2) Quanto ao componente político, à direita, a crítica tende a se contradizer, pois a indústria cultural e a grande mídia igualmente mantêm uma agenda política, rigorosamente ideológica mesmo ao silenciar a respeito de suas opções e tendências. A diferença do FdE é assumir agressivamente a pauta política, inclusive no jargão de seus membros. Já na vertente à “esquerda”, o FdE  banalizaria as lutas sociais e marchas, esvaziando o seu caráter conflitivo e antagonista. Sua aparência esquerdista não passaria de estratégia de marketing para cooptar o sentimento de revolta e insatisfação da juventude. Porém, diz-se, não ataca o sistema; pelo contrário, é parte dele. Essas avaliações, das quais o coletivo Passa Palavra é emblemático, acabam reduzindo a crítica à denúncia do desvio entre teoria e prática. É preciso avançar a análise sobre a matriz da exploração no contexto do capitalismo cognitivo, assim como a composição de classe que lhe resiste, o que falta nessas análises em comento. Não percebem como a teoria circula e viabiliza certas práticas e vice-versa, como a teoria é pensamento estruturado e organizado para fazer sentido e ser efetivo em determinado contexto de relações. Numa perspectiva materialista, não adianta acusar o FdE de anticapitalista de menos, ou de falsidade ideológica, mas destrinchar a matriz prático-discursiva que possibilite algo como o FdE avançar ao mesmo tempo sobre mercados e espaços tradicionalmente ocupados pelas esquerdas. O que interessa não é demonizar o FdE, como se fossem “traidores”, mas entender como, por quais mecanismos um novo modelo de negócio avança e consegue fazer operações de hegemonia nas redes de movimento. Até o ponto de ser – mundo afora – apresentado academicamente como “rede de ativismo descentralizado”.
3) Outro bloco de críticas circunda o pagamento dos cachês. O FdE aufere verbas públicas e de patrocínio, porém não remunera diretamente a maioria dos artistas que performam em seus shows e festivais. Geralmente paga passagens, alimentação e hospedagem apenas para os músicos (e não à toda a equipe), o que não deixa de consistir numa remuneração indireta, mas não os cachês.

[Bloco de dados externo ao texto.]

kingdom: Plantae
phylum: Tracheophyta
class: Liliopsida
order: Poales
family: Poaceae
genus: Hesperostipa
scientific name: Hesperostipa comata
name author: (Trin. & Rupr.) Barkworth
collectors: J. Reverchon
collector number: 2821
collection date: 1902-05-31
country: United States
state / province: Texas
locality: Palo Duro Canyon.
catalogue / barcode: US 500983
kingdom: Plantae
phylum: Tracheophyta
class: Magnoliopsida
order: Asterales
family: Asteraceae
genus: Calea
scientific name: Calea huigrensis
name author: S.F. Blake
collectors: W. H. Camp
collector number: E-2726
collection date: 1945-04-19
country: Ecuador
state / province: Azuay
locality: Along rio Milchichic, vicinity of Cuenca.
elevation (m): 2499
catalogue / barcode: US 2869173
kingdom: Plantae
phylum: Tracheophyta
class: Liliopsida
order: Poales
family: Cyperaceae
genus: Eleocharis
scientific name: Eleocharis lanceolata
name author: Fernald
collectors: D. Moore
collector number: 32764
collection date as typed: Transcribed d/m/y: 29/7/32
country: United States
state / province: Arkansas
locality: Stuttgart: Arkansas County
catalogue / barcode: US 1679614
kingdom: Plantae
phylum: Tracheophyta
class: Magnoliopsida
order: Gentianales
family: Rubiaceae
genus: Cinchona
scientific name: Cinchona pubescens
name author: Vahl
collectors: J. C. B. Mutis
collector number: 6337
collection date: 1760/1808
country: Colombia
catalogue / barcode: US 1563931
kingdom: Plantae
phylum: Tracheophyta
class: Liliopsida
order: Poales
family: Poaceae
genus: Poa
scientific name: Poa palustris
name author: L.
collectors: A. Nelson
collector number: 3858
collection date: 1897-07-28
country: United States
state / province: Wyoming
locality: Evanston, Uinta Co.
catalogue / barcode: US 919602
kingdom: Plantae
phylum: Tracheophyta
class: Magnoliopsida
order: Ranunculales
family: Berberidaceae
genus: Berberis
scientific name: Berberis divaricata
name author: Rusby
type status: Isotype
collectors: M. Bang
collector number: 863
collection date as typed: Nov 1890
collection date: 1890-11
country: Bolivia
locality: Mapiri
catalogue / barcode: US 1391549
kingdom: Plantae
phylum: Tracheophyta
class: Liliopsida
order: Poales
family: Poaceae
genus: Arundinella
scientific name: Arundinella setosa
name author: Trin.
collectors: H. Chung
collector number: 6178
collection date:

Em parte, isto decorre da própria concepção de cultura como cadeia produtiva. Em vez de ser encabeçada pelo artista-criador, como no discurso reacionário do ECAD e do MinC da Dilma, a economia da cultura se faz com a cauda longa de produtores, trabalhadores e serviços agregados. Daí a menor importância conferida aos cachês, em relação à retroalimentação do processo como um todo. Ao atribuir ao artista um papel quase sagrado na produção, deixando de lado o processo social como um todo, essa crítica também é insuficiente, embora legitima na boca de artistas que se recusam a entrar no esquema do Cubo Card: ou seja de receber pagamentos com base em títulos emitidos pelo próprio FdE, algo como uma moeda complementar.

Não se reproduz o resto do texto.